Was I twenty one yet? Hell no. But I’d gotten served the summer before,
when I was 19, and now most of the bartenders and waitresses knew me.
C’mon… it was Montana…
Now, you need to know this so the rest of it will make a least a little bit of
sense. I had dated a girl from West, Sharon R., for the last three years
of high school in Ennis, Montana. She was cute and very sweet, and played
some piano. We could play duets together from time to time. We knew each other
well and had finally, the summer before, hit that place where we needed to get
more serious or move on. I knew what I wanted to do next, but Sharon wasn’t
quite ready for that particular move. We drifted apart, and she spent her first
college year at Montana State in Bozeman, where she met Mike B. During
that first winter in college, I had called her up one night, where she told me she
and Mike were going to get married the following summer, the summer of ’63.
I was crushed. “But I love you!” I wailed. Calmly she replied, “Steve Hulse,
you don’t know what love is!” (Sadly, she was right.)
Well. At that moment there began a six month mourning, lamenting, sad, a
what-might-have-been period of my life that might be better described as
“Steve’s harsh welcome into the real world.”

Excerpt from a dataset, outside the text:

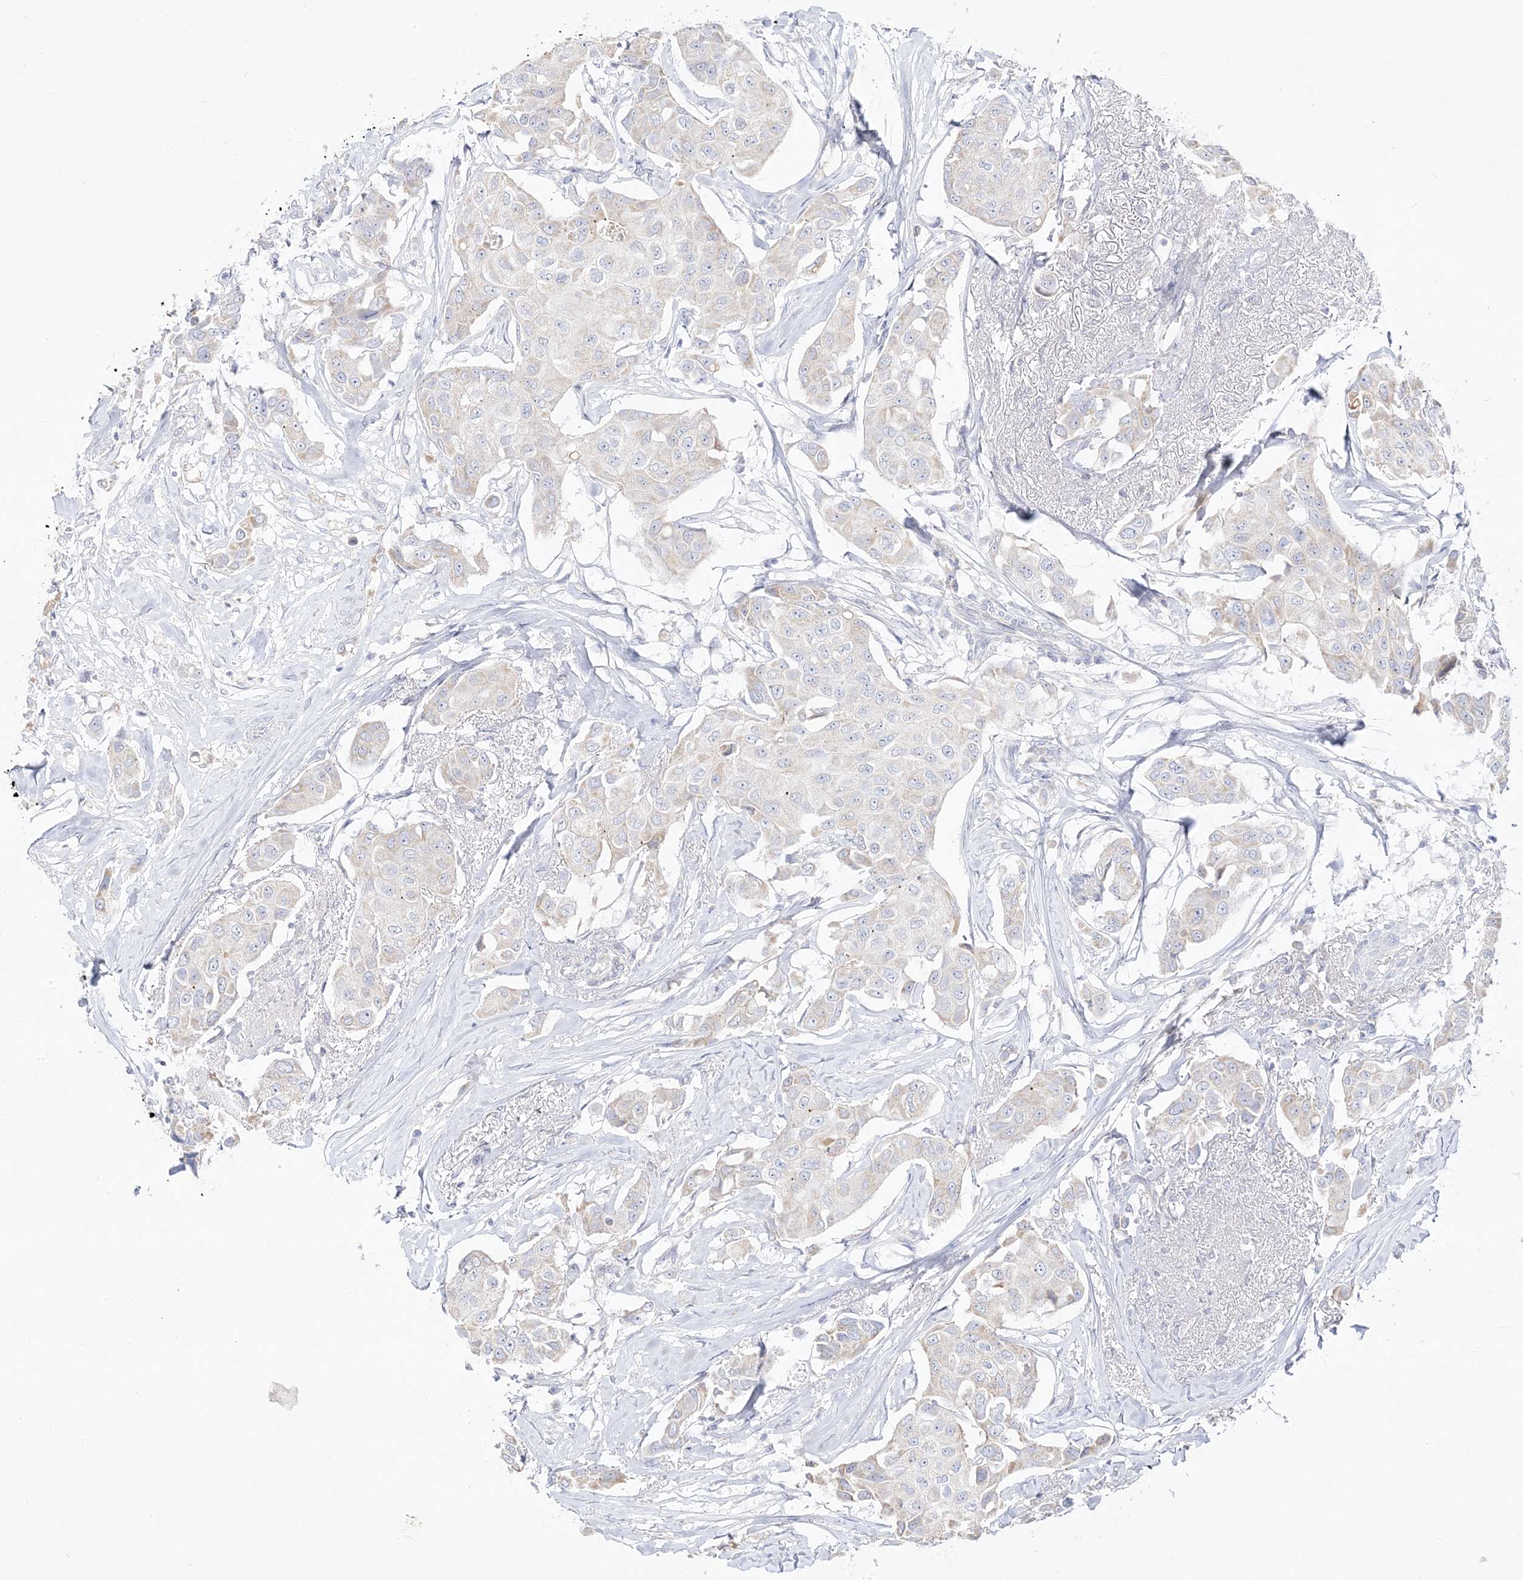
{"staining": {"intensity": "weak", "quantity": "<25%", "location": "cytoplasmic/membranous"}, "tissue": "breast cancer", "cell_type": "Tumor cells", "image_type": "cancer", "snomed": [{"axis": "morphology", "description": "Duct carcinoma"}, {"axis": "topography", "description": "Breast"}], "caption": "This is an immunohistochemistry (IHC) histopathology image of intraductal carcinoma (breast). There is no staining in tumor cells.", "gene": "TRANK1", "patient": {"sex": "female", "age": 80}}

I didn’t deal with it well. Eh, that’s probably subjective… some might think I
handled it absolutely perfectly. I drank too much, I told everyone about it (that
would listen) and began dating (or trying to) any girl that was even remotely
attractive. And that’s where I was when the summer of ’63 rolled around.
Suddenly I was back in West, a veteran of the Forest Service now, a known
patron of the cooler bars there, and was being informed, before I was able
to get properly settled in, that Sharon was going to marry Mike in a few weeks…
right there in West!
Oh, the pain! The agony! The unfairness of it all! And I find this out just as
I’m about to get on top of the whole issue and attempt to move on gracefully.
Well, flush all that. A few days later I see this Mike B. drive by in an old
car. I’m standing next to a fruit stand when I see him coming. Without thinking
(per usual) I grabbed a plum and threw it at his car, hitting the passenger
door, splattering the plum. Mike slowed, saw who it was, and decided to
keep on going. So glad now that he did… he was the son of a construction
company owner, and might have cleaned my clock! And besides, he’d already
won, hadn’t he?
And so Sharon married Mike that summer. I wasn’t invited.
– to be continued –
3 Replies to “That Lost Summer”
Ah, so true! My first love, high school age, took forever for my heart to get over. Music my Chicago or Bad Company or many more from the mid-70’s will always bring a flood of good feelings. Thankfully the tears stopped about age 30, but there is always a wistful I wonder what might have been feeling.
All is takes is a song.
Right you are, Karen! It’s interesting, how powerful a song can be…
Mr. Hulse: A most remarkable article! I enjoyed it immensely. Unlike you, who had his pick of any girl in the area, I had to work hard to get a date. So you can understand my elation and glee when Ms. Sharon R. agreed to a date with me. This would have been around 1961 or so. Yes, Sharon was cute – I thought gorgeous, and my date with her was one that I still remember. I was aware of your involvement with Sharon and knew about the breakup. We had a mutual friend – Rick M. Rick M. kept me informed as to your whereabouts and activities, primarily because your lifestyle was so awe inspiring to someone like me. I can’t wait for the next chapter.